HAMILTON: A lot of the time, you can't even see the flames. You're just trying to get out there ahead of the emergency basically and figure out what's there and figure out how to protect it if you need to.

MULLEN: When she goes to a site, she doesn't always know how much time she'll have. It all depends on where and how aggressive the fire is. Hamilton says they look for clues on the surface of the ground, things like mounds, certain types of vegetation or a suspicious depression. These can indicate something important underground.

HAMILTON: No prehistoric sites are ever going to be made again, and we certainly don't know everything that we could know about those time periods - same with, say, turn-of-the-century mining camps or a logging railroad from the 1920s. That stuff's just not going to be made again.

MULLEN: If she thinks they're standing on a potential site, that area can become a priority for firefighters. She has a lot of the same gear they do. Some of the things seem pretty straightforward - water, surveys, a shovel, GPS. Then it gets a bit more serious - fire-resistant clothing and very specific footwear.

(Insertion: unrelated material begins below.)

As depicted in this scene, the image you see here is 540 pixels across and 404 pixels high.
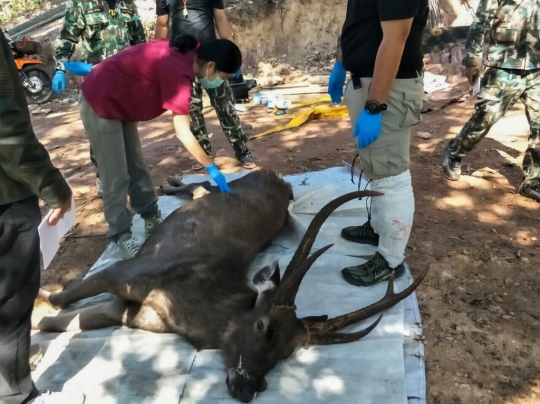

HAMILTON: We have to wear shoes that have the right soles so they won't burn up and melt out there.

MULLEN: And if that doesn't sound scary enough...

HAMILTON: One of the things that's absolutely required of everyone on the fire line is a fire shelter and - just in case you get in a bad situation and you can't get out.

MULLEN: But she doesn't always have to leave her desk. When fire strikes, she says she'll get a call from a fire manager.

HAMILTON: I need to know what cultural resources are in this area 'cause this is where the fire is headed.

MULLEN: Hamilton can use a geographic information system, or GIS, to look at detailed maps of the area and get a better idea of what they're dealing with.

HAMILTON: Where are the known sites? What kind of sites are they?

MULLEN: It could be anything from early indigenous settlements to evidence of pioneers who migrated to the West on the Oregon Trail.

HAMILTON: Those kinds of sites would be like a cabin, anything with organic components like wood or bone, that sort of thing. We have a lot of historic sites that are combustible.

MULLEN: If she can answer those questions using GIS, Hamilton stays put. In the end, wildfires aren't always a bad thing for archaeology. Hamilton says sometimes instead of destroying artifacts, fire reveals them.

HAMILTON: There's tons of things out there. People lived all over the place, but you might have, you know, a foot of pine duff, and you can't see what's under that until a fire goes through and burns it up.